Mijn ziel is niet toevallig verbonden met een lichaam, dit lichaam van de mens dat zo is, op deze manier of dat. Mijn ziel is die van mijn lichaam en mijn lichaam is die van deze ziel: het menselijk wezen is een somatopsychische verbinding, een vorm van eenheid waarin het immateriële aspect (intellectieve ziel) al het andere bedekt, het materiële en het gevoelige en vegetatieve.
Mijn menselijke ziel zal in het hiernamaals in heelheid hersteld worden, waarbij ik mijn eigen lichaam als man (en niet als vrouw) terugkrijg, en niet dat van een gewone man of het generieke lichaam van de soort. Het is waar dat in het hiernamaals de voortplantings-, concupiscentie-, etc. functies van het mannelijke menselijke dier die ik nu bezit, in de eeuw of in de wereld, niet langer nodig voor mij zullen zijn, maar mijn eigen ziel zal altijd die van een man zijn en zal toetreden tot een lichaam - zij het niet langer voluptueus - van een man. Het is niet mogelijk om, zoals soms gezegd wordt, "in tegenspraak met jezelf te zijn". Als wat ik ben en wat ik voel niet samenvallen, is het probleem psychologisch, niet ontologisch of antropologisch. De moderne wereld misleidt dysforen door hen te vertellen dat het probleem objectief is, waardoor ze in een somatopsychische vernietiging worden gestort. In de despotische heerschappij van relativisme en subjectivisme wordt degenen die subjectief lijden aan "niet op hun gemak zijn met hun lichaam" verteld dat hun subjectiviteit ontologisch onaantrekkelijk is. Als ik voel dat ik een kikvorsachtige ben, dan moet ik wel een kikvorsachtige zijn.
Mijn ziel zit helemaal in het lichaam, en in elk van zijn onderdelen. In mijn ogen is mijn ziel om te zien, waardoor deze organen het vermogen hebben om te zien. In mijn geslacht is mijn ziel ook aanwezig, om haar organen reproductieve en amatorische kracht te geven. De ziel is dus op verschillende manieren aanwezig in de verschillende delen van het lichaam en omhult het lichaam.

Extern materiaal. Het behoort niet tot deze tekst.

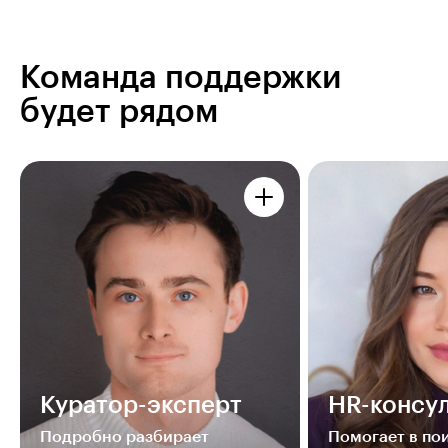
Команда поддержки
будет рядом
Куратор-эксперт
HR-консул
Подробно разбирает
Помогает в п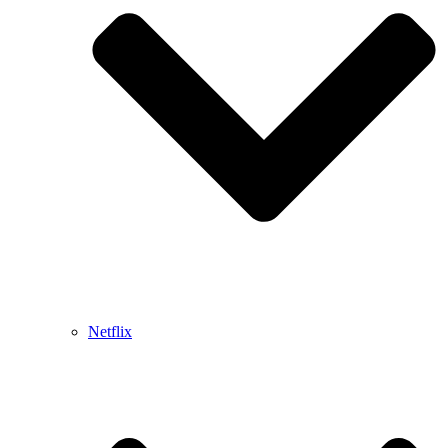
Netflix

Het lichaam van een mens wordt omhuld en bezield door de ziel; het wordt ook omhuld door een opperste en onsterfelijke ziel: de intellectuele ziel, die samen met het lichaam de lagere klassen van de ziel omvat. Degenen die een soort dysforie hebben, d.w.z. degenen die in droefheid verzonken zijn en in ontevredenheid leven met wat ze zijn (hun eigen lichaam, hun eigen geslacht), hebben in het huidige sociale milieu geleerd dat er een schuldige is: een oorzakelijk feit, de toevalligheid van hun geslachtsbepaling. De huidige maatschappij, die consumentistisch en reïficerend is, beschouwt dit alles als een feit (toevallig of contingent) dat verwijderd en rechtgezet kan worden. Dit zijn de donkere tijden van het moderne kapitalisme: ik heb een wrat te veel, ik laat hem verwijderen. Ik heb te veel kinderen, ik eis dat ze geaborteerd worden. Ik vind mijn neus niet mooi, ik ga naar de operatiekamer en kies een nieuwe neus. En dit is precies wat ze doen met de geseksualiseerde toestand van mensen. Er zijn hormonale en prothetische middelen om het "te veranderen", alsof het feit dat het menselijk individu -dat- is, gewijzigd kan worden. Deze handeling, ik herhaal, is een uitstraling waarin God ons geen afgevlakt bestaan geeft (een bestaan op hetzelfde niveau als alle andere existenten, zoals hij het aan de kakkerlak of de kiezelsteen geeft) maar een gekwalificeerd bestaan: als man of als vrouw, als Carlos of als Carmen?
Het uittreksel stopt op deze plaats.